** EXERCISES **
A. In the road safety article, swap "motorists" for "commuters" and write out everything from "We’ve already spoken" down to "a legitimate concern.".
B. Carry on writing the road safety article from the point after its final sentence.

We’ve already spoken previously about the potential accident risk posed by certain stretches of roadways throughout the state. It would appear that drivers and local residents near more than one road in Maryland have reason to be nervous, based at least on recent news stories covering a fatal crash that killed one woman.
As personal injury attorneys serving individuals in Baltimore, Annapolis, Gaithersburg and the District, I and my colleagues travel on streets and highway along with thousands of other motorists every day; any danger to one’s health and well-being is a legitimate concern.
Of course, passenger car and motorcycle accidents can occur any time without notice, but those crashes caused by a poorly designed roadway or badly regulated speed zone could potentially be avoided given the proper amount of attention. Sometimes all it takes is public outrage to bring the topic to the fore.
This is not to say that every car or commercial truck accident is the result of bad planning or poor road conditions; more than a few traffic collisions are simply a result of one or more drivers being inattentive, inappropriately distracted or just plain aggressive in their actions or driving style. In cases like those, it is not unusual to see one or more of the injured parties bring a personal injury lawsuit against the allegedly negligent driver.
But it is true that many people believe, whether based on facts, hearsay or simple suspicion, that a certain geographical area or portion of roadway is a danger to them and their families. More often than not, there is a logical reason for the cause of a traffic accident, be it a single-vehicle crash or a multi-vehicle wreck.
As we have said before, sometimes it takes a string of injury accidents or fatal car or truck crashes to raise awareness to the level needed for state road authorities to step in and make changes to improve the safety of a roadway. Local governments are also caught in the middle, as budgets have been squeezed so much, there is little in the way of funds to take on larger roadway modifications.

** INFORMATION SHOWN **
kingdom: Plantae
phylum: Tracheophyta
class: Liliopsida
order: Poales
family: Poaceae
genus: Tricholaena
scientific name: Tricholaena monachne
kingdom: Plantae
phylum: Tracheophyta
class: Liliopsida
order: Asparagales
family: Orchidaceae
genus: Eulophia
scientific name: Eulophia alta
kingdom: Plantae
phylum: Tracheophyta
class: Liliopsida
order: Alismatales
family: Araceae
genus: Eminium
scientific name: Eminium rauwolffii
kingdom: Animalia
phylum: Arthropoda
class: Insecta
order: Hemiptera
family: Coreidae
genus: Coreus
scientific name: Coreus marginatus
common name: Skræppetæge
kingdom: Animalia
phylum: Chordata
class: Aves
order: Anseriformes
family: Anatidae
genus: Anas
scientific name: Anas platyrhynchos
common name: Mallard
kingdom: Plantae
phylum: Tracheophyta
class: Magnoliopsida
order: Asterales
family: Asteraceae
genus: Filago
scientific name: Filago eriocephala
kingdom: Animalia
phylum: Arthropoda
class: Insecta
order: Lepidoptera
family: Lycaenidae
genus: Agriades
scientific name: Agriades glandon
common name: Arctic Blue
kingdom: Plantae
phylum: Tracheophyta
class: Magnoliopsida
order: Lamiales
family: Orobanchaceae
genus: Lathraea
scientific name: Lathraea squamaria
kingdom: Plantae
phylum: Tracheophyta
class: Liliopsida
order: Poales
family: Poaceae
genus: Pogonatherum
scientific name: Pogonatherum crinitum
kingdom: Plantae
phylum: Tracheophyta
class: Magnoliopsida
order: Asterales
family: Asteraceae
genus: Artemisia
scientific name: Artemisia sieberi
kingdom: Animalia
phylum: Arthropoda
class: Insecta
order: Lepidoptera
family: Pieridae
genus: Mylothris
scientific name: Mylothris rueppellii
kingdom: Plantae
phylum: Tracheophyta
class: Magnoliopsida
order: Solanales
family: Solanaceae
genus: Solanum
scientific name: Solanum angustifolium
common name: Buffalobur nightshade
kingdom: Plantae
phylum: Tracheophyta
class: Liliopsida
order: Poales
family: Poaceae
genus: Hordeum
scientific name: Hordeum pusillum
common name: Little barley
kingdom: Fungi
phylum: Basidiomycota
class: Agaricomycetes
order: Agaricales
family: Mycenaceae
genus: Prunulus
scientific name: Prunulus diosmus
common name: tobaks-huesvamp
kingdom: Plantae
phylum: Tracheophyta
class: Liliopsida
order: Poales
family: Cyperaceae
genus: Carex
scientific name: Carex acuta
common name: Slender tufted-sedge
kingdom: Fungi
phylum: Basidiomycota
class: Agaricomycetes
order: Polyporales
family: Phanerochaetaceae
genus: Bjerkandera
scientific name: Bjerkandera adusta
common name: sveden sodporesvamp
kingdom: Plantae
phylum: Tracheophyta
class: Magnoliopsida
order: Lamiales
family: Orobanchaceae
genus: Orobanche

** FINAL RESULTS **
A.
We’ve already spoken previously about the potential accident risk posed by certain stretches of roadways throughout the state. It would appear that drivers and local residents near more than one road in Maryland have reason to be nervous, based at least on recent news stories covering a fatal crash that killed one woman.
As personal injury attorneys serving individuals in Baltimore, Annapolis, Gaithersburg and the District, I and my colleagues travel on streets and highway along with thousands of other commuters every day; any danger to one’s health and well-being is a legitimate concern.

B.
We bring this up since running across yet another news story of a fatal car crash, this time in Baltimore County along a stretch of Belair Road in not far from Perry Hall Rd. According to news articles, the crash occurred on a Wednesday when a Honda Accord, driven by a 30-year-old woman, apparently crossed over the centerline of the road from the south-bound lane and into oncoming traffic.
Based on police reports, the Honda grazed, or sideswiped, the first vehicle and then rammed head-on into a second northbound car. The driver of the Accord, Amy Thiess, was pronounced dead at the scene of the collision, according to a spokesperson for the Baltimore County Police Department. Another victim, a 42-year old female resident of Nottingham, reportedly survived the wreck; she was taken to the Maryland Shock Trauma Center with severe injuries.
While this is certainly a devastating event for the family of the deceased driver, this latest crash points up what local resident have apparently known for quite some time. This stretch of Belair Road, also known as Rte 1, has a bad reputation according to the Maryland State Highway Administration (SHA). Based on data collected by the SHA over the past three years, the portion of this roadway from Forge Rd. to Miller Rd. has seen more than 30 traffic accidents.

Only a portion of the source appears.